**Requirement 1**
Answer these questions from the passage on electric vehicle drive range:
(a) According to the simulation in Figure 5, by what percentage could an average PTC power of 1 kW reduce the EV range?
(b) What are the two fluid loops in the heat pump system?
(c) Around what cabin temperature was maintained during the PTC and heat pump comparison tests?
**Requirement 2**
List every component of the heat pump system that the drive range passage names in its description of how that system works.
**Requirement 3**
Continue the passage on electric vehicle drive range, picking up after its final sentence.

**Passage**
Segment Open

The roadmap of drive range.

In following sections, approaches that can reduce the energy consumption of cabin heating system, increase the available energy capacity of battery and improve the EDS efficiency will be discussed in detail.

Cabin heating System

As discussed in Introduction Section, six vehicles were tested on chassis dynamometer under cold temperature condition. The average PTC power for those six vehicles over NEDC test was shown in Figure 4. As could be seen, the average PTC power was higher than 1 kW. To investigate the influence of PTC energy consumption on NEDC range, simulation was conducted. As was revealed in Figure 5, an average PTC power of 1 kw could reduce the EV range by 18.1%. If the PTC power reached 2 kW, the average reduction in drive range could be as high as 31.7%.

Figure 4.

Comparison of average PTC power over NEDC.

Figure 5.

The effect of PTC power on range and energy consumption over NEDC.

In this paper, two different approaches were investigated, namely the application of heat pump and the adoption of IAR. Under the same heating load, the energy consumption of heat pump was less than that of PTC heater as the Coefficient of Performance (COP) of heat pump was normally bigger than 1. The adoption of IAR could effectively reduce the heating load.

Heat pump

Figure 6 revealed the schematics of the heat pump system. For the heat pump system, the heat transfer is achieved via the refrigerant. There are two fluid loops: the refrigerant loop and the coolant loop. The temperature of refrigerant rises rapidly after passing through the compressor. Then heat is transferred from the refrigerant to the coolant in the heat exchanger. When the refrigerant pressure decreases rapidly in the pressure relief valve, the refrigerant temperature drops dramatically. Then the refrigerant absorbs heat from ambient in the evaporator and flows back to the entrance of the compressor. The cold air is heated up by the coolant in the cabin heater. Compared to the traditional PTC system of which the efficiency is always less than 1, the COP of the heat pump system could be greater than 1. Comparison tests were conducted to investigate the difference in energy consumption between PTC system and heat pump system under cold temperature. When the cabin temperature was controlled to be around 21°C, the average power of the PTC system was around 1.6 kW while the average power of the heat pump is around 1.100 (COP = 1.7). This indicates a 31% reduction in energy consumption of cabin heating, hence a 7.9% improvement in driving range.

Segment Closed

**Saved data entries**
Segment Open

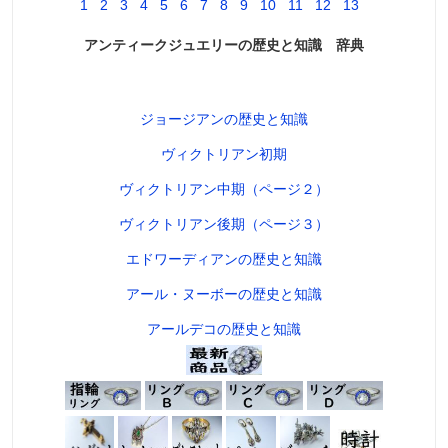
1
2
3
4
5
6
7
8
9
10
11
12
13
アンティークジュエリーの歴史と知識 辞典
ジョージアンの歴史と知識
ヴィクトリアン初期
ヴィクトリアン中期（ページ２）
ヴィクトリアン後期（ページ３）
エドワーディアンの歴史と知識
アール・ヌーボーの歴史と知識
アールデコの歴史と知識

Segment Closed

**Answer space 1**
(a) 18.1%
(b) The refrigerant loop and the coolant loop
(c) Around 21°C

**Answer space 2**
Compressor, heat exchanger, pressure relief valve, evaporator, cabin heater

**Answer space 3**
Figure 6.

The schematics of heat pump system.

Intelligent air recirculation

In general, there are two modes of air recirculation of the cabin heating system, namely inner recirculation and outer recirculation. Inner recirculation means that air is only circulated within the cabin, hence there is no fresh air of which the temperature is low entering the cabin. Once switching to outer circulation mode, fresh air starts coming into the cabin, which increases the heating load effectively. Equation (1) and (2) reveals the energy balance of the cabin system.

P_{inner} - {\overset{\cdot}{Q}}_{1} = M_{cabin air} C_{p} \frac{d T_{cabin air}}{dt}

(1)

\begin{matrix} P_{outer} + \overset{\cdot}{m} C_{p} T_{environment} - \overset{\cdot}{m} C_{p} T_{cabin} - {\overset{\cdot}{Q}}_{1} \\ = M_{cabin air} C_{p} \frac{d T_{cabin air}}{dt} \end{matrix}

(2)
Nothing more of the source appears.